MATERIAL SUPPLIED ▸
+-------+

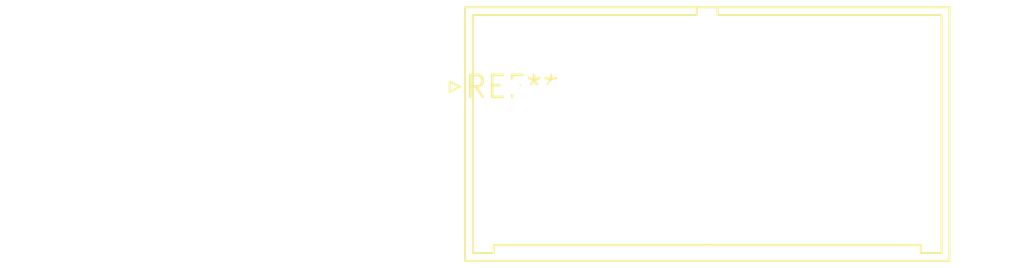
<source format=kicad_pcb>
(kicad_pcb (version 20240108) (generator pcbnew)

  (general
    (thickness 1.6)
  )

  (paper "A4")
  (layers
    (0 "F.Cu" signal)
    (31 "B.Cu" signal)
    (32 "B.Adhes" user "B.Adhesive")
    (33 "F.Adhes" user "F.Adhesive")
    (34 "B.Paste" user)
    (35 "F.Paste" user)
    (36 "B.SilkS" user "B.Silkscreen")
    (37 "F.SilkS" user "F.Silkscreen")
    (38 "B.Mask" user)
    (39 "F.Mask" user)
    (40 "Dwgs.User" user "User.Drawings")
    (41 "Cmts.User" user "User.Comments")
    (42 "Eco1.User" user "User.Eco1")
    (43 "Eco2.User" user "User.Eco2")
    (44 "Edge.Cuts" user)
    (45 "Margin" user)
    (46 "B.CrtYd" user "B.Courtyard")
    (47 "F.CrtYd" user "F.Courtyard")
    (48 "B.Fab" user)
    (49 "F.Fab" user)
    (50 "User.1" user)
    (51 "User.2" user)
    (52 "User.3" user)
    (53 "User.4" user)
    (54 "User.5" user)
    (55 "User.6" user)
    (56 "User.7" user)
    (57 "User.8" user)
    (58 "User.9" user)
  )

  (setup
    (pad_to_mask_clearance 0)
    (pcbplotparams
      (layerselection 0x00010fc_ffffffff)
      (plot_on_all_layers_selection 0x0000000_00000000)
      (disableapertmacros false)
      (usegerberextensions false)
      (usegerberattributes false)
      (usegerberadvancedattributes false)
      (creategerberjobfile false)
      (dashed_line_dash_ratio 12.000000)
      (dashed_line_gap_ratio 3.000000)
      (svgprecision 4)
      (plotframeref false)
      (viasonmask false)
      (mode 1)
      (useauxorigin false)
      (hpglpennumber 1)
      (hpglpenspeed 20)
      (hpglpendiameter 15.000000)
      (dxfpolygonmode false)
      (dxfimperialunits false)
      (dxfusepcbnewfont false)
      (psnegative false)
      (psa4output false)
      (plotreference false)
      (plotvalue false)
      (plotinvisibletext false)
      (sketchpadsonfab false)
      (subtractmaskfromsilk false)
      (outputformat 1)
      (mirror false)
      (drillshape 1)
      (scaleselection 1)
      (outputdirectory "")
    )
  )

  (net 0 "")

  (footprint "JST_J2100_B20B-J21DK-GGXR_2x10_P2.50x4.00mm_Vertical" (layer "F.Cu") (at 0 0))

)

</source>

+-------+

WHAT YOU ARE ASKED TO DO ▸
Look through the records for the string "Adhesive". Copy every line that has it.

RESPONSE ▸
    (32 "B.Adhes" user "B.Adhesive")
    (33 "F.Adhes" user "F.Adhesive")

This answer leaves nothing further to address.